WASHINGTON: The Defense Innovation Unit (DIU) picked Sierra Nevada Corp’s “Shooting Star” spacecraft, originally designed to carry payloads to the ISS for NASA, as its “Unmanned Orbital Outpost” space station to test capabilities — and perhaps in future serve as on-orbit fuel stations or logistics hubs.
“The most immediate and logical use [of the station] is to facilitate the flight qualification of new hardware,” Brig. Gen. Bucky Bustow, DIU’s space portfolio director, told Breaking D in an email today. “There is a steady stream of new components, sensors and systems that ultimately require operational employment in space for reliability and mission assurance.”
He said that “a wide range of payloads are under consideration” for the station — including from the list of tech efforts approved by DoD’s Space Experiments Review Board. “For example, the outposts could support payloads from the SERB list without the need to build a dedicated bus,” he explained.
“Additionally all outposts will provide services to their payloads including power, communications, and possibly robotics,” Bustow added. “Besides prototype payloads, outposts are intended to serve as logistics nodes and as such could host fuel depots and support berthing or docking.”
While the initial project is all about autonomous, robotic activities, Breaking D readers may remember that in last year’s solicitation for the project, DIU raised the possibility that future iterations of the space station might actually be manned.
And while the 1967 Outer Space Treaty technical doesn’t bar military troops from being based in space, the concept of manned military space station is controversial, both for political and cost/benefit reasons. (Indeed, the US military back in the 1960s studied the concept of a Manned Orbiting Laboratory under a highly classified program, but cancelled the program pretty quickly.)
Indeed, the DIU effort as it stands already is raising some eyebrows among experts. The Space Force already operates the X-37B space plane, which also is a test platform that, while not quite a space station, does spend long periods of time on orbit undertaking mostly classified tests and operations
“It does raise a lot of questions: namely, what R&D/scientific research did they want to work on that really necessitated this?,” Secure World Foundation’s Victoria Samson said in an email today. Another concern, she said, is the negative political vibes the project gives off.
“I would argue the optics are pretty questionable: if the Chinese military announced that it was creating its own space station, purely for scientific reasons of course, there would be a lot of people who find it pretty threatening. One only has to look at how Chinese lunar missions have been perceived to get a sense of it. Combine this with concerns that the creation of the Space Force means that Starship Troopers are eventually in our future, and it looks like the US has plans for space that it’s not talking about publicly,” she said.
According to DIU’s original solicitation, the station is first going to be based in Low Earth Orbit (LEO, up to 2,000 kilometers in altitude). However, later iterations might be based anywhere from Medium Earth Orbit (MEO) to Geosynchronous Orbit (GEO, some 36,000 kilometers in altitude), to even cislunar orbit (between GEO and the Moon), DIU said in the 2019 solicitation. And as Breaking D readers know, military space leaders have been expressing increased interest in cislunar operations for a couple of years now.
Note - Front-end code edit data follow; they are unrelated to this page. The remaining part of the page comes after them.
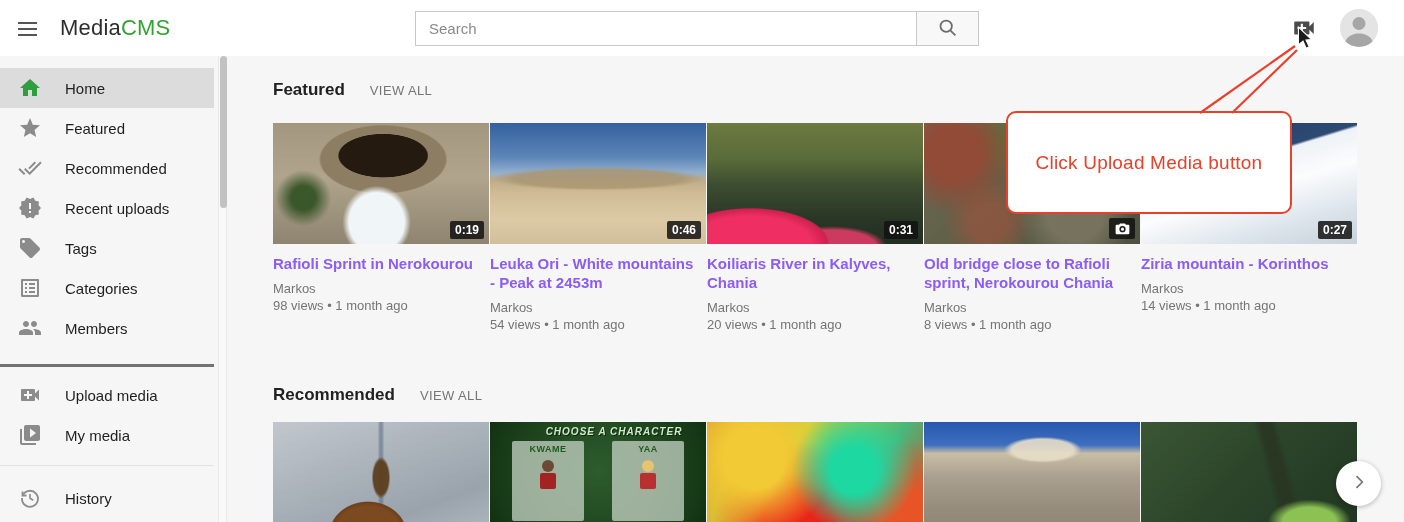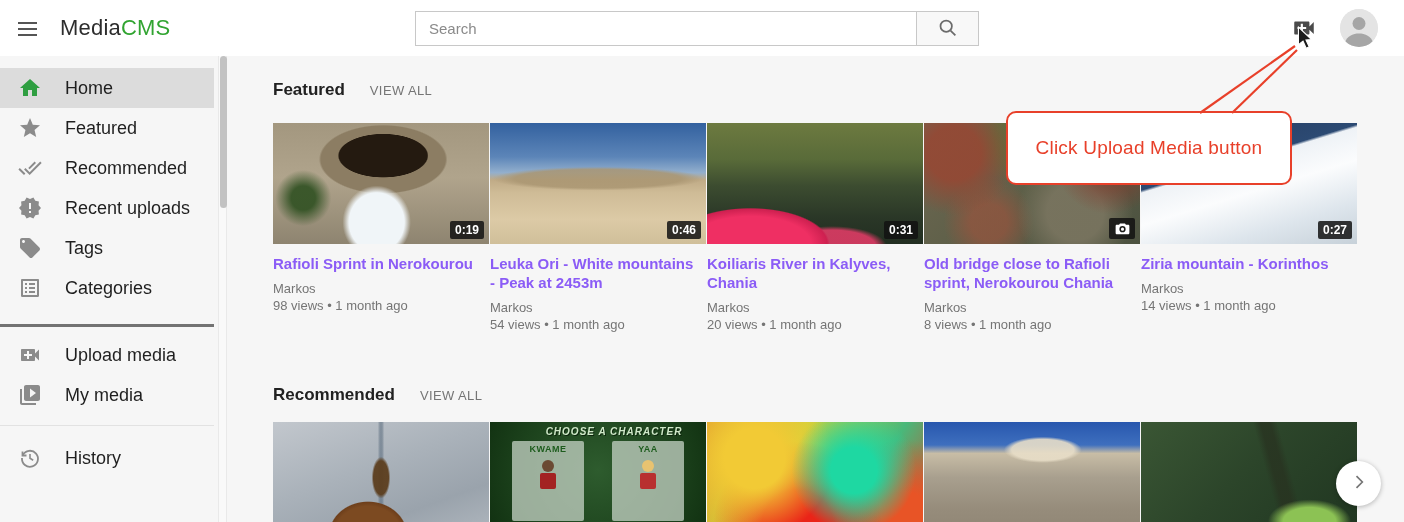--- a/index.html
+++ b/index.html
@@ -26,21 +26,21 @@
   
   .sidebar { position:absolute; left:0; top:0; width:228px; height:466px; }
   .sb-scroll { position:absolute; right:1px; top:0; width:9px; height:466px; background:#f9f9f9; border-left:1px solid #e9e9e9; border-right:1px solid #e9e9e9; }
   .sb-thumb { position:absolute; left:1px; top:0; width:7px; height:152px; border-radius:4px; background:#c2c2c2; cursor:pointer; }
   .sb-group1 { padding-top:12px; }
   .sb-group2 { margin:16px 14px 0 0; border-top:3px solid #737373; padding-top:8px; }
   .sb-group3 { margin:10px 14px 0 0; border-top:1px solid #e2e2e2; padding-top:12px; }
   .side-item { width:214px; height:40px; display:flex; align-items:center; padding-left:18px; cursor:pointer; }
   .side-item.active { background:#dcdcdc; }
   .side-item .ic { width:24px; height:24px; flex:none; display:flex; align-items:center; justify-content:center; }
-  .side-item .lbl { margin-left:23px; font-size:18px; color:#1f1f1f; white-space:nowrap; }
+  .side-item .lbl { margin-left:23px; font-size:15px; color:#1f1f1f; white-space:nowrap; }
 
   
   .main { position:absolute; left:228px; top:0; width:1176px; height:466px; padding-left:45px; }
   .sec-head { display:flex; align-items:baseline; height:20px; }
   .sec-head.first { margin-top:24px; }
   .sec-head.second { margin-top:51px; }
   .sec-title { font-size:17px; font-weight:bold; color:#212121; }
   .view-all { margin-left:25px; font-size:13px; color:#757575; letter-spacing:.4px; cursor:pointer; }
   .row { display:flex; margin-top:23px; }
   .row.second { margin-top:17px; }
@@ -103,21 +103,21 @@
   .r2-panel.left { left:22px; } .r2-panel.right { right:22px; }
   .r2-name { text-align:center; font-size:9px; font-weight:bold; color:#1d5c1d; margin-top:3px; letter-spacing:.5px; }
   .r2-char { width:16px; margin:6px auto 0; }
   .r2-head { width:12px; height:12px; border-radius:50%; margin:0 auto; }
   .r2-body { width:16px; height:16px; border-radius:2px; margin-top:1px; }
 
   
   .next-btn { position:absolute; left:1336px; top:405px; width:45px; height:45px; border-radius:50%; background:#fff; border:none; box-shadow:0 1px 5px rgba(0,0,0,.28); cursor:pointer; display:flex; align-items:center; justify-content:center; z-index:20; }
 
   
-  .callout-box { position:absolute; left:1006px; top:111px; width:286px; height:74px; background:#fff; border:2px solid #e8402a; border-radius:10px; display:flex; align-items:center; justify-content:center; z-index:40; }
+  .callout-box { position:absolute; left:1006px; top:111px; width:286px; height:103px; background:#fff; border:2px solid #e8402a; border-radius:10px; display:flex; align-items:center; justify-content:center; z-index:40; }
   .callout-text { color:#e8402a; font-size:19px; letter-spacing:.2px; }
   .callout-tail { position:absolute; left:1190px; top:42px; z-index:41; }
   .cursor { position:absolute; left:1297px; top:26px; z-index:50; pointer-events:none; }
 </style>
 </head>
 <body>
 
 <div class="header">
   <button class="hamburger">
       <span></span>
@@ -199,20 +199,28 @@
         <span class="lbl">Tags</span>
       </div>
       <div class="side-item">
         <span class="ic">
             <svg width="24" height="24" viewBox="0 0 24 24" fill="#8b8b8b">
               <path d="M11 7h6v2h-6zm0 4h6v2h-6zm0 4h6v2h-6zM7 7h2v2H7zm0 4h2v2H7zm0 4h2v2H7zM20.1 3H3.9c-.5 0-.9.4-.9.9v16.2c0 .4.4.9.9.9h16.2c.4 0 .9-.5.9-.9V3.9c0-.5-.5-.9-.9-.9zM19 19H5V5h14v14z"></path>
             </svg>
           </span>
         <span class="lbl">Categories</span>
       </div>
+      <div class="side-item">
+        <span class="ic">
+            <svg width="24" height="24" viewBox="0 0 24 24" fill="#8b8b8b">
+              <path d="M16 11c1.66 0 2.99-1.34 2.99-3S17.66 5 16 5c-1.66 0-3 1.34-3 3s1.34 3 3 3zm-8 0c1.66 0 2.99-1.34 2.99-3S9.66 5 8 5C6.34 5 5 6.34 5 8s1.34 3 3 3zm0 2c-2.33 0-7 1.17-7 3.5V19h14v-2.5c0-2.33-4.67-3.5-7-3.5zm8 0c-.29 0-.62.02-.97.05 1.16.84 1.97 1.97 1.97 3.45V19h6v-2.5c0-2.33-4.67-3.5-7-3.5z"></path>
+            </svg>
+          </span>
+        <span class="lbl">Members</span>
+      </div>
     </div>
 
     <div class="sb-group2">
       <div class="side-item">
         <span class="ic">
             <svg width="24" height="24" viewBox="0 0 24 24" fill="#8b8b8b">
               <path d="M17 10.5V7c0-.55-.45-1-1-1H4c-.55 0-1 .45-1 1v10c0 .55.45 1 1 1h12c.55 0 1-.45 1-1v-3.5l4 4v-11l-4 4zM14 13h-3v3H9v-3H6v-2h3V8h2v3h3v2z"></path>
             </svg>
           </span>
         <span class="lbl">Upload media</span>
Shooting Star was designed as a 16-foot, unmanned attachment to SNC’s Dream Chaser space plane for NASA commercial resupply missions to the ISS, providing extra storage for payloads — but it also can free-fly.
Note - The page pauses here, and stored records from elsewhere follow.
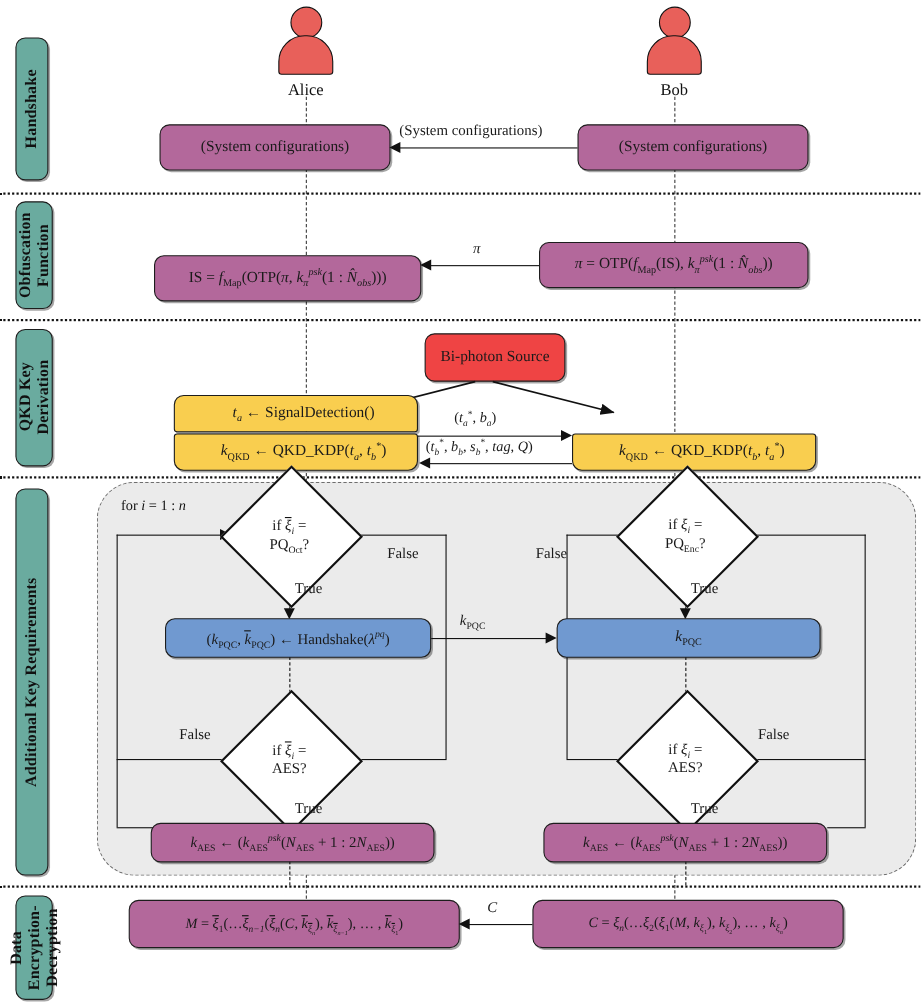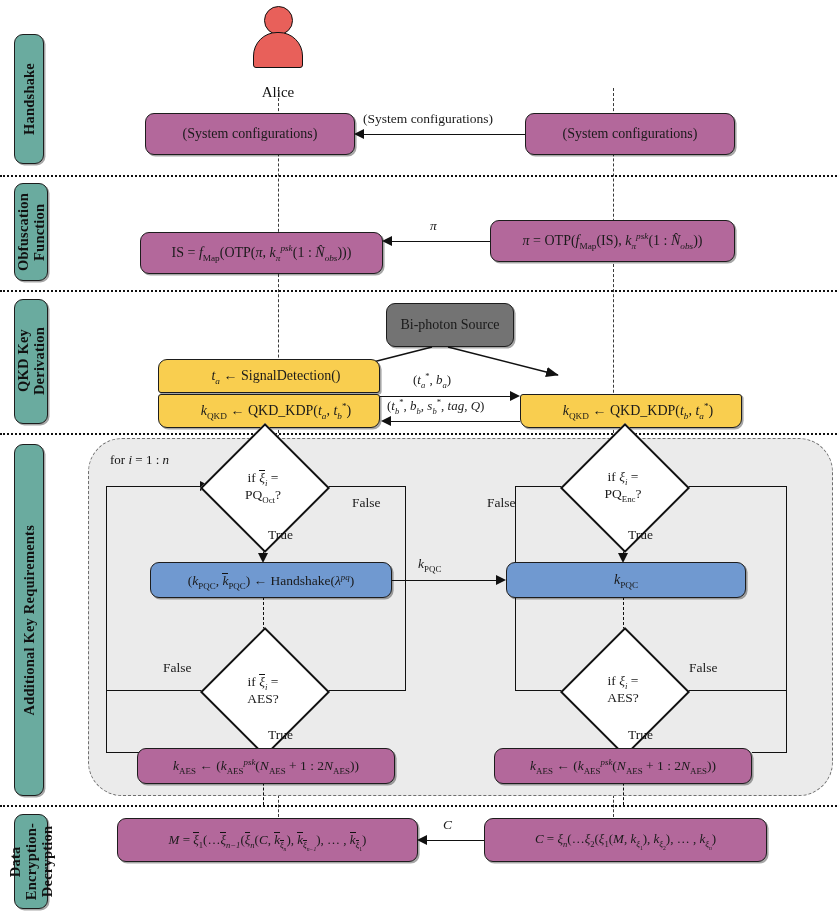--- a/index.html
+++ b/index.html
@@ -42,21 +42,21 @@
     border-radius:9px;
     display:flex;align-items:center;justify-content:center;
     text-align:center;
     box-shadow:1.6px 1.6px 0 rgba(0,0,0,.35);
     font-size:14px;
     padding:0 6px;
     line-height:1.15;
   }
   .box.magenta{background:#b3689b;}
   .box.yellow{background:#f9ce4f;padding-left:20px;}
-  .box.green{background:#737373;}
+  .box.green{background:#ef4444;}
   .box.blue{background:#7099d0;}
 
   
   .box.ytop{border-radius:9px 9px 3px 3px;}
   .box.ybot{border-radius:3px 3px 9px 9px;}
 
   
   .diamond{
     position:absolute;
   }
@@ -117,21 +117,21 @@
     background:#e8605a;border:1.8px solid #111;
     margin:0 auto;
   }
   .actor .body{
     width:48px;height:34px;
     background:#e8605a;border:1.8px solid #111;
     border-radius:24px 24px 3px 3px;
     margin:-3px auto 0 auto;
   }
   .actor .nm{
-    text-align:center;font-size:15px;margin-top:16px;color:#111;
+    text-align:center;font-size:15px;margin-top:6px;color:#111;
   }
 
   
   .mi{font-style:italic;}
   .up{font-style:normal;}
   sub{font-size:.66em;line-height:0;}
   sup{font-size:.66em;line-height:0;}
   .ovl{
     display:inline-block;
     border-top:1.1px solid #111;
@@ -152,20 +152,25 @@
   <div class="abs lifeline" style="left:278px;top:795px;height:22px;"></div>
   <div class="abs lifeline" style="left:613px;top:88px;height:350px;"></div>
   <div class="abs lifeline" style="left:613px;top:795px;height:22px;"></div>
 
   <div class="actor" style="left:249px;top:6px;">
     <div class="head"></div>
     <div class="body"></div>
     <div class="nm">Alice</div>
   </div>
 
+  <div class="actor" style="left:584px;top:6px;">
+    <div class="head"></div>
+    <div class="body"></div>
+    <div class="nm">Bob</div>
+  </div>
 
   <div class="abs dotrow" style="left:0px;top:175px;width:837px;"></div>
   <div class="abs dotrow" style="left:0px;top:290px;width:837px;"></div>
   <div class="abs dotrow" style="left:0px;top:433px;width:837px;"></div>
   <div class="abs dotrow" style="left:0px;top:805px;width:837px;"></div>
 
   <div class="abs phase" style="left:14px;top:34px;width:30px;height:130px;">
     <span>Handshake</span>
   </div>
   <div class="abs phase" style="left:14px;top:183px;width:34px;height:98px;">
“The current Shooting Star is already designed with significant capabilities for an orbital outpost and by adding only a few components we are able to meet Department of Defense needs,” said Steve Lindsey, senior vice president of strategy for SNC’s Space Systems business area, in a press release Tuesday.
And it can carry up to 10,000 pounds, according to the firm’s website. This is is a lot more than DIU’s initial requirement of 80 kilograms, or about 176 pounds — although it is not designed to carry people.
While the Air Force has never released the weight capacity of the X-37B’s cargo bay — which is about the size of a pick-up truck bed — given that the fly-away weight of the entire plane including fuel is about 11,000 pounds, one can deduce that it is a lot smaller than that of the Shooting Star.
SNC’s press release did not include the amount of the contract; and DIU makes it a practice to leave disclosure of that info up to the contractor.